Valuation Conclusion

India Smith

University of Arizona

Running Head: ASSIGNMENT 4 1

14 December 2021

Introduction

The paper entails three major parts that constitute the required rate of return.

Part 1

A risk is an amount of having an unanticipated or adverse outcome. Any act that may outcome in loss may be referred to as a jeopardy. There are three kinds of risks: business risk, non-business risk, and financial risk. Business risk is the type of risk corporations take to exploit shareholder value and gains. Corporations disburse huge costs in advertising to present a new product to advance sales (Market Insider, n.d.). Non-business risks are the type of risks that are not controlled by the organizations. These risks ascend from political and economic disparities. Financial risks involve financial cost in corporations. Financial risk ascends due to unpredictability and costs in the financial market as a result of movements in stock prices, currencies, interest rates and more.

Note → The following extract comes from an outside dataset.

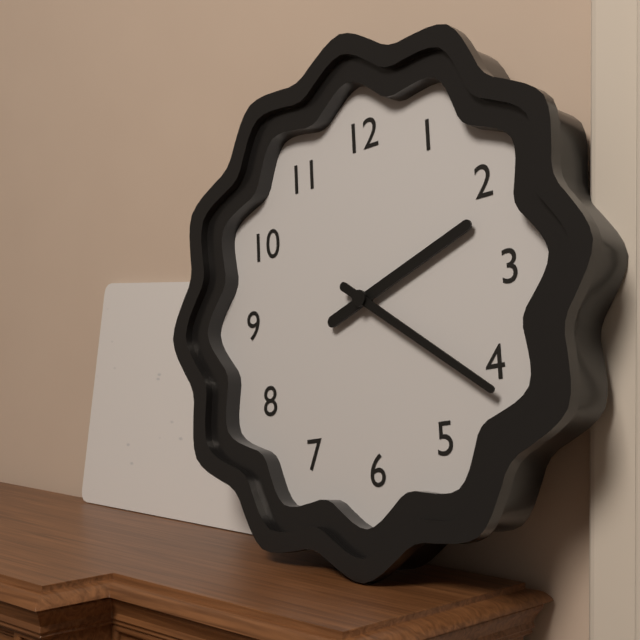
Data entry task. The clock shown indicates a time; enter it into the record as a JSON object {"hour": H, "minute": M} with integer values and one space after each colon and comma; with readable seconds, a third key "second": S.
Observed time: {"hour": 2, "minute": 21}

Risk and the required rate of return are interrelated directly by the mere fact that as the risk advances, the required rate of return also advances. When the risk falls, the required rate of return falls. The required rate of return resembles with the supposed risk of investment. It is the required rate of return that attracts a stockholder over an alternative venture in the present market. There are instances where the required rate of return is referred to as the discount rate (Yahoo! Finance, n.d.). As a primary approach applied in assessing operating corporations, the income method is grounded on the perception that the value of a corporation is equivalent to the present value of the future cash flows it is anticipated to bring about.

Part 2

Company Name

Beta

Verizon

0.41

Market Beta

1.0

Risk free rate of return = 2.0%

Market rate

Required Rate of Return

Large Capitalization Company (Greater than $10.0 billion in market capitalization)

6.0%

For a mid-cap company (between $2.0 billion and $10.0 billion in market capitalization)

8.0%

For a small-cap company (less than $2.0 billion in market capitalization)

11.0%

As the risk increases, the required rate of return increases. This is as shown in the table above. A small-cap company has a higher rate of return as compared t a large capitalization company. The required rate of return is lower than the market rate of return.

Part 3

The high-end growth rate is 2.15%, while the low-end annual growth rate is 2.10%. The growth rates are higher than the specifically required rate of return.

Market rate

Required Rate of Return

Stock Price

Large Capitalization Company (Greater than $10.0 billion in market capitalization)

6.0%

For a mid-cap company (between $2.0 billion and $10.0 billion in market capitalization)

8.0%

For a small-cap company (less than $2.0 billion in market capitalization)

11.0%

When using the required rate of return as the growth rate, the stock prices are between the low-end and low-end growth rates.